Given text →
Editor—We recently wrote an editorial in the British Journal of Anaesthesia titled ‘Is consciousness fragile?’,1 and we now extend this discussion by reporting two cases informing us ‘Is consciousness frontal?’ To date, monitoring the frontal EEG under anaesthesia has not been shown to accurately detect intraoperative connected consciousness,2 although it may guide titration of anaesthesia to induce amnesia.3, 4, 5, 6, 7, 8, 9 Recent debate and experiment has proposed that posterior, not prefrontal, cortical brain regions represent the minimum neural correlates of consciousness.10, 11, 12 If proved, this would suggest that anaesthesia monitoring may be best targeted to other brain regions, such as the parietal cortex.13,14 Here we report two cases that further illustrate the potential limitations of monitoring the frontal cortex under anaesthesia.
The first is of a subject who sustained severe prefrontal cortical injury as an adolescent, requiring major neurosurgery, who came to the clinic for elective endovascular aneurysm repair at age 78 yr. Preoperative T1 weighted magnetic resonance imaging showed clear evidence of bilateral injury to the prefrontal cortex (Fig. 1a). While he showed some evidence of cognitive impairment, including memory issues, he was obviously conscious when he presented for the procedure. He was anaesthetised with standard doses: i.v. induction with propofol 130 mg, fentanyl 50 μg, and lidocaine 40 mg, and maintenance with inhaled sevoflurane 1.6–1.9%. Such cases clearly indicate that subjects can be conscious while lacking significant portions of the prefrontal cortex. It appears likely that in this case, attempting to monitor the depth of anaesthesia by sampling prefrontal activity would have been uninformative for assessing consciousness.

Problems to solve →
(a) In the letter about consciousness and the frontal cortex, list every drug given to the first subject, along with its dose.
(b) Write the next part of the letter about consciousness and the frontal cortex, picking up after its final sentence.
The data that come after this point are separate material, unrelated to the letter.

Dataset section →

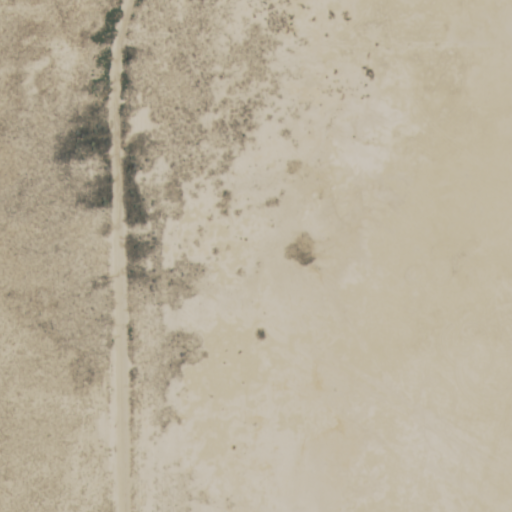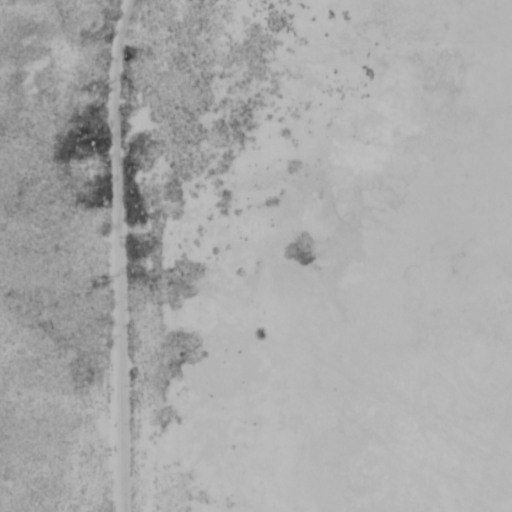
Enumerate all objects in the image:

Responses for each task →
(a)
- Propofol: 130 mg i.v.
- Fentanyl: 50 μg
- Lidocaine: 40 mg
- Sevoflurane: 1.6–1.9% inhaled

(b)
The majority of the data challenging the use of frontal EEG monitoring to identify intraoperative connected consciousness comes from studies of the isolated forearm technique (IFT).3, 4, 5, 6, 7, 8 However, there are concerns about the use of the IFT as a monitor of consciousness. For example, hand movements could be considered ambiguous to interpret (e.g. are they really purposeful and therefore linked to consciousness?) especially in the case of noxious stimuli (e.g. could they be reflex responses?). Therefore, while we maintain that the hand movements are an important form of behavioural report, we should strive to obtain multiple streams of evidence to assess the presence or absence of consciousness under anaesthesia.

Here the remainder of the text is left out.